Dabei ergeben sich folgende Unterschiede:cl ({vgl. Davis, Stephen R.:
C++ für Dummies, MITP, Bonn, 1999, S. 302.)
[Manipulatoren und Elementfunktionen]
| Manipulator | Elementfunktion |
| setw(n) | width(n) |
| setfill(c) | fill(c) |
| setprecision(n) | precision(n) |
Besonders interessant ist die Elementfunktion setf(). Mit dieser
Funktion
lassen sich auch die Manipulatoren funktional nachbilden, die beispielsweise
im GNU C++-Compiler 2.95.3 nicht vorhanden sind.
cout.setf(ios::left); // entspricht: cout << left;
Ein Manipulator hat gegenüber den Elementfunktionen den Vorteil, dass er
einfach in den Ausgabestrom hineingelegt werden kann.
Ein Manipulator wird vom Umleitungsoperator daran erkannt, dass er einem
der folgenden Prototypen entspricht: (vgl.
Jakobs, Holger: Einführung in ISO C++, PDF-Datei v. 12.4.2000, S. 75)
[Prototypen für Manipulatoren]
ios & function(ios &);
istream & function(istream &);
ostream & function(ostream &);
Wenn Sie eine Funktion schreiben, die solche Parameter und Rückgabewerte
hat, erstellen Sie damit einen Manipulator. Der Name des Manipulators
ist der Name der Funktion. Wenn Sie also den
left-Manipulator unter GNU C++ nachbilden wollen, erstellen Sie
die folgende Funktion namens left().
[Selbst geschriebener left-Manipulator]
ios& left(ios& i)
{
i.setf(ios::left);
return i;
}
Unfertig
Das Thema Manipulatoren ist sicher noch nicht abgeschlossen.
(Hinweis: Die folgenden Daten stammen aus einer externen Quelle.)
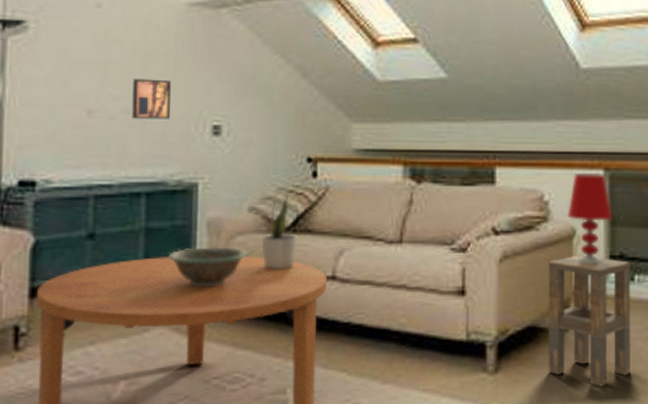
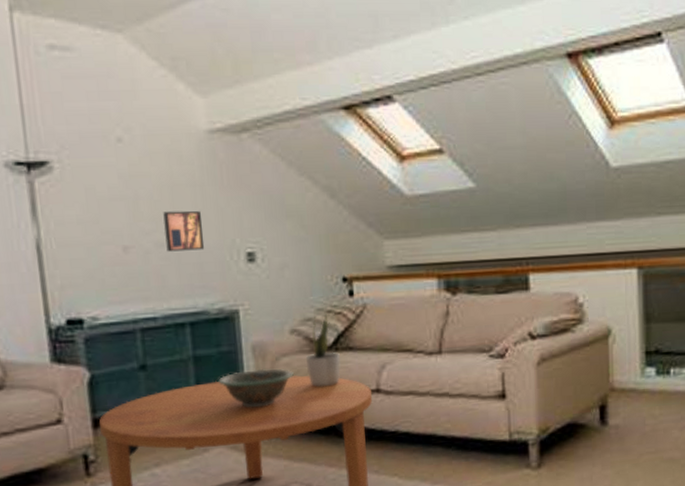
side table: present [547,255,632,387] -> none [585,352,669,475]
table lamp: present [568,172,613,263] -> none [602,271,647,361]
Man merkt es
daran, dass nicht alle im Standard definierten Manipulatoren in den
Compilern umgesetzt sind.
So wird in den Programmen sicher noch einige Zeit die Funktion
printf()
verwendet werden, um beispielsweise
eine Fließkommazahl mit zwei Nachkommastellen
auszugeben:
[Nachkomma-Darstellung]
printf("%12.2f\n", Kapital);
Für die Variable Kapital wird im Ausgabestrom 12 Stellen Platz für
Vorzeichen, die Vor- und Nachkommastellen und den Dezimalpunkt freigehalten.
Wenn weniger Stellen
benötigt werden, wird der Wert rechtsbündig dargestellt. Dabei zeigt
die Ausgabe immer zwei Nachkommastellen an.
- [1]
- Es funktioniert bei Borland C++, ging aber unter GNU C++ schief.